Twelve summers ago, my days were spent dashing between fences and through neighbors’ yards, trying to outsmart the cops or robbers. Then my best friend, Michelle, and I would ride around on our bikes, wearing our matching bright pink helmets that were adorned with stars, or other days we would put on our swim suits and sprint through the waterfall in my front yard — only to be distracted by Joe, our friendly neighborhood ice cream man.
The 4th of July parade was never missed and the 4th of July neighborhood BBQ was an annual tradition, cherries never went unpicked, dinners were eaten in the backyard with the red-checkered tablecloth, camping at Lincoln Rock in Wenatchee was a must, friendships consisted of hours of sardines, hide and seek, spinning in the front yard, trampolines, chalk, matching jellies, and secret hand shakes.
Years went on and summers stayed relatively the same with the addition of another friend, also named Michelle, walks to the corner store for 10¢ candy, a camping trip missed once or twice, water balloon fights, a fort in the back of my grandpa’s old pickup truck, and a few more fashion pollies to add to our collection.

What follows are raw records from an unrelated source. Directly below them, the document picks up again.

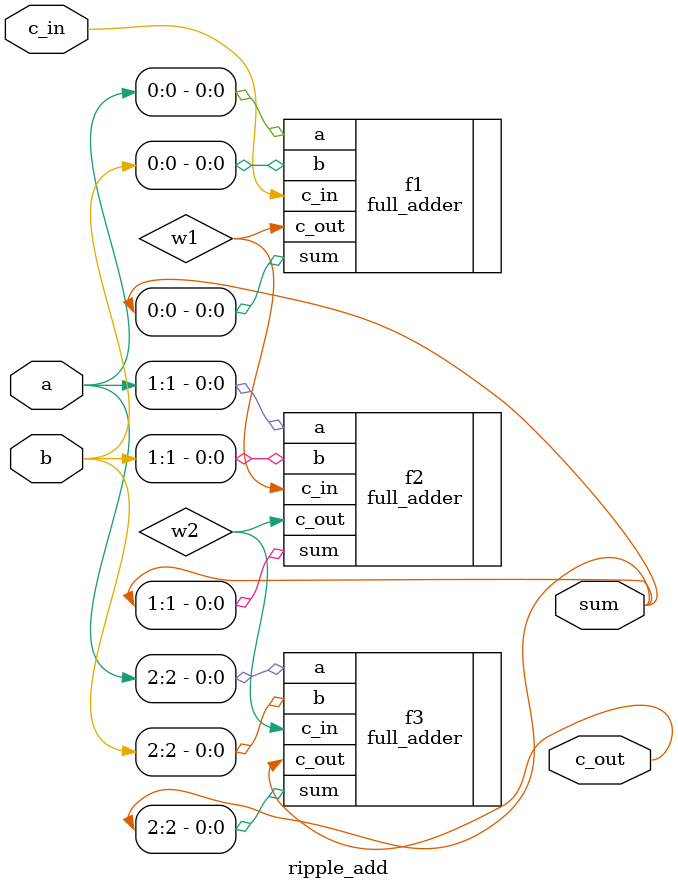
<source format=v>
`timescale 1ns / 1ps


module ripple_add(a, b , c_in, sum, c_out);
input [2:0] a;
input [2:0] b;
input c_in;
output [2:0] sum;
output c_out;

wire w1, w2;
full_adder f1(.a(a[0]), .b(b[0]), .c_in(c_in), .sum(sum[0]), .c_out(w1));

full_adder f2(.a(a[1]), .b(b[1]), .c_in(w1), .sum(sum[1]), .c_out(w2));

full_adder f3(.a(a[2]), .b(b[2]), .c_in(w2), .sum(sum[2]), .c_out(c_out));

endmodule

</source>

Then I blinked, and I was older. Fashion pollies are in the attic. I work too much to have time for camping. I don’t remember the last time I played hide and seek, and I don’t even own a bike anymore.
This summer we all have jobs. I’m coaching the swim team that I used to swim for. Some friends are a hundred or thousands of miles away, not just a few blocks away. And other friends have boyfriends. We’re no longer crushing on the cute boys from 80’s chick flicks. Our thoughts have turned from “do you want to ride bikes or play hide and seek,” to “how am I going to pay off my loans.” It’s funny how time changes things.
I guess I’ve already grown up, but sometimes it still feels like I just abandoned my childhood with so much growing up still to do. Growing up was inevitable, but it’s still just as surprising.